Pieter Bruegel the Elder, Landscape with the Fall of Icarus (c. 1588)
1.
Elahi’s poem “Five Scenes from Icarus” (later included in Youths) translates Greek mythology into an Iranian milieu. Our translation of the poem is forthcoming in The Kenyon Review (March/April 2019 issue); hence we can only summarize it here. We will post it as soon as it is published. In lieu of the translation, here is a summary, followed by the text read in Persian by the co-translator Kayvan Tahmasebian.

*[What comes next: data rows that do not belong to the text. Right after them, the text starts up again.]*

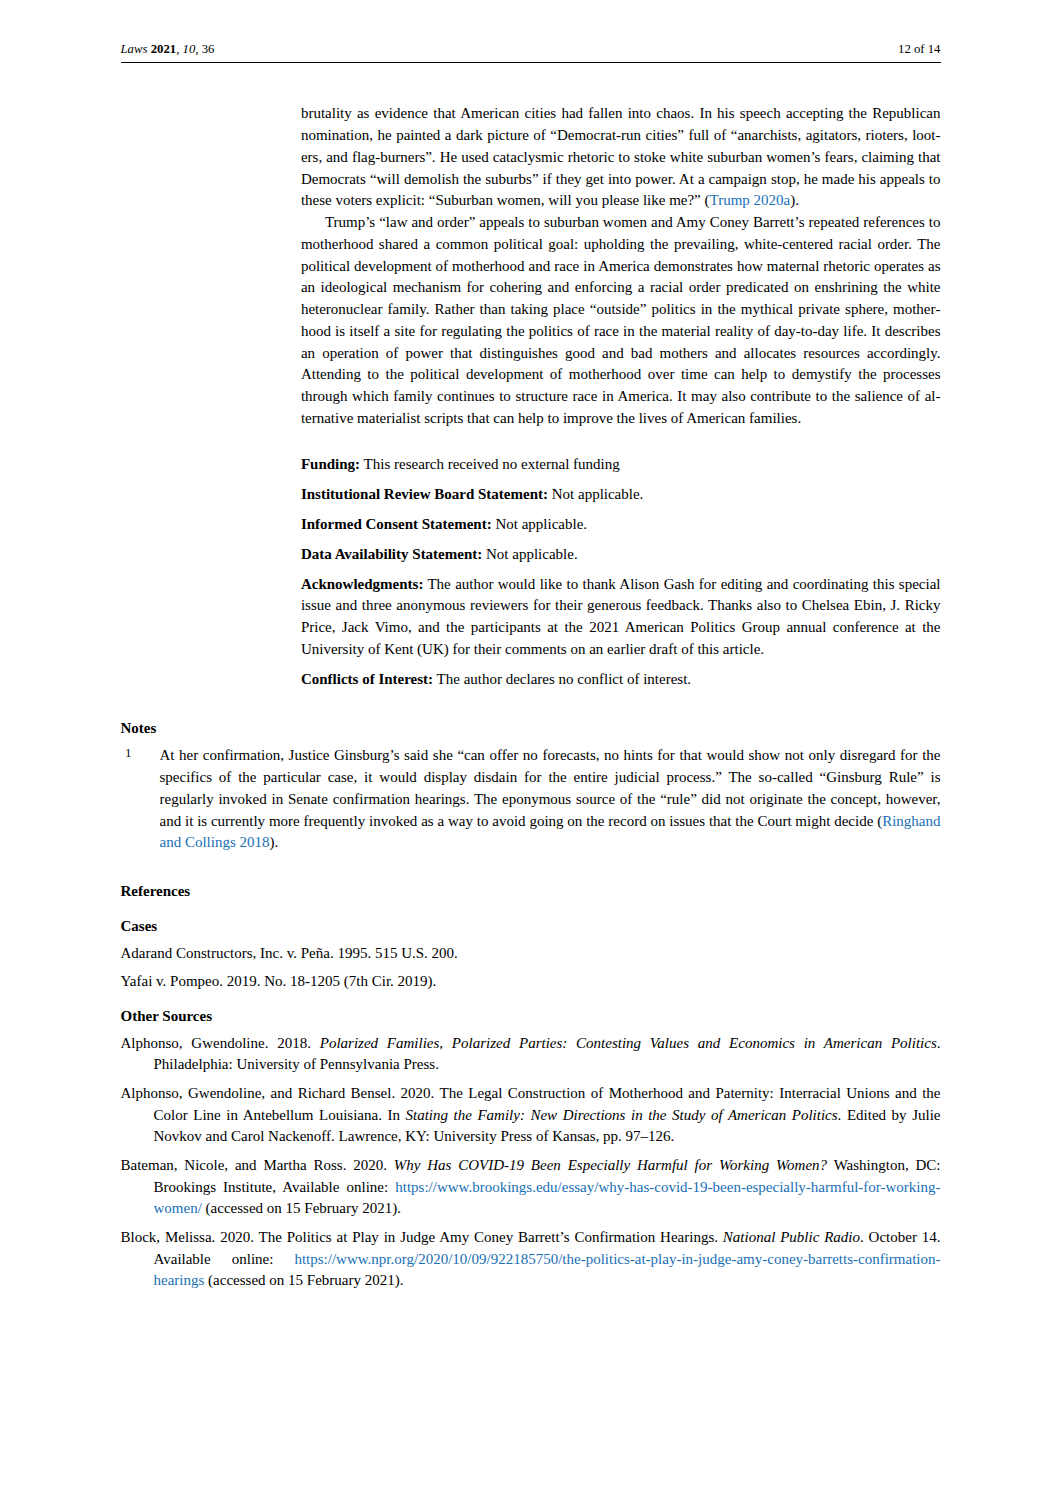Laws 2021, 10, 36
12 of 14
brutality as evidence that American cities had fallen into chaos. In his speech accepting the Republican nomination, he painted a dark picture of “Democrat-run cities” full of “anarchists, agitators, rioters, looters, and flag-burners”. He used cataclysmic rhetoric to stoke white suburban women’s fears, claiming that Democrats “will demolish the suburbs” if they get into power. At a campaign stop, he made his appeals to these voters explicit: “Suburban women, will you please like me?” (Trump 2020a).
Trump’s “law and order” appeals to suburban women and Amy Coney Barrett’s repeated references to motherhood shared a common political goal: upholding the prevailing, white-centered racial order. The political development of motherhood and race in America demonstrates how maternal rhetoric operates as an ideological mechanism for cohering and enforcing a racial order predicated on enshrining the white heteronuclear family. Rather than taking place “outside” politics in the mythical private sphere, motherhood is itself a site for regulating the politics of race in the material reality of day-to-day life. It describes an operation of power that distinguishes good and bad mothers and allocates resources accordingly. Attending to the political development of motherhood over time can help to demystify the processes through which family continues to structure race in America. It may also contribute to the salience of alternative materialist scripts that can help to improve the lives of American families.
Funding: This research received no external funding
Institutional Review Board Statement: Not applicable.
Informed Consent Statement: Not applicable.
Data Availability Statement: Not applicable.
Acknowledgments: The author would like to thank Alison Gash for editing and coordinating this special issue and three anonymous reviewers for their generous feedback. Thanks also to Chelsea Ebin, J. Ricky Price, Jack Vimo, and the participants at the 2021 American Politics Group annual conference at the University of Kent (UK) for their comments on an earlier draft of this article.
Conflicts of Interest: The author declares no conflict of interest.
Notes
At her confirmation, Justice Ginsburg’s said she “can offer no forecasts, no hints for that would show not only disregard for the specifics of the particular case, it would display disdain for the entire judicial process.” The so-called “Ginsburg Rule” is regularly invoked in Senate confirmation hearings. The eponymous source of the “rule” did not originate the concept, however, and it is currently more frequently invoked as a way to avoid going on the record on issues that the Court might decide (Ringhand and Collings 2018).
References
Cases
Adarand Constructors, Inc. v. Peña. 1995. 515 U.S. 200.
Yafai v. Pompeo. 2019. No. 18-1205 (7th Cir. 2019).
Other Sources
Alphonso, Gwendoline. 2018. Polarized Families, Polarized Parties: Contesting Values and Economics in American Politics. Philadelphia: University of Pennsylvania Press.
Alphonso, Gwendoline, and Richard Bensel. 2020. The Legal Construction of Motherhood and Paternity: Interracial Unions and the Color Line in Antebellum Louisiana. In Stating the Family: New Directions in the Study of American Politics. Edited by Julie Novkov and Carol Nackenoff. Lawrence, KY: University Press of Kansas, pp. 97–126.
Bateman, Nicole, and Martha Ross. 2020. Why Has COVID-19 Been Especially Harmful for Working Women? Washington, DC: Brookings Institute, Available online: https://www.brookings.edu/essay/why-has-covid-19-been-especially-harmful-for-working-women/ (accessed on 15 February 2021).
Block, Melissa. 2020. The Politics at Play in Judge Amy Coney Barrett’s Confirmation Hearings. National Public Radio. October 14. Available online: https://www.npr.org/2020/10/09/922185750/the-politics-at-play-in-judge-amy-coney-barretts-confirmation-hearings (accessed on 15 February 2021).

“Five Scenes from Icarus” offers five variations on the descent of Icarus, the master craftsman, to the earth. The “scenes [majles]” in the title refers to the traditional Iranian art of screen-reading (pardeh-khani), whereby public readings of Ferdowsi’s Book of Kings and oral traditions relating to Imam Hussein’s martyrdom were staged in front of a large canvas depicting scenes from the lives of the holy Shiite Imams. Performed in coffeehouses, these screen-readings aimed first and foremost to move the audience. Throughout the poem’s dream sequences, Elahi places Pound’s modernist poetics side by side with the incantations of the Zoroastrian Gathas. One paradigmatic sequence interweaves the Shiite legend of the Imam Reza’s protection of a deer from certain slaughter with the myth of Icarus, descending from the sky to the earth. As if speaking for his oeuvre in general, Elahi wishes in this sequence that “poetry could mix the two legends [of Shiism and Icarus] together.”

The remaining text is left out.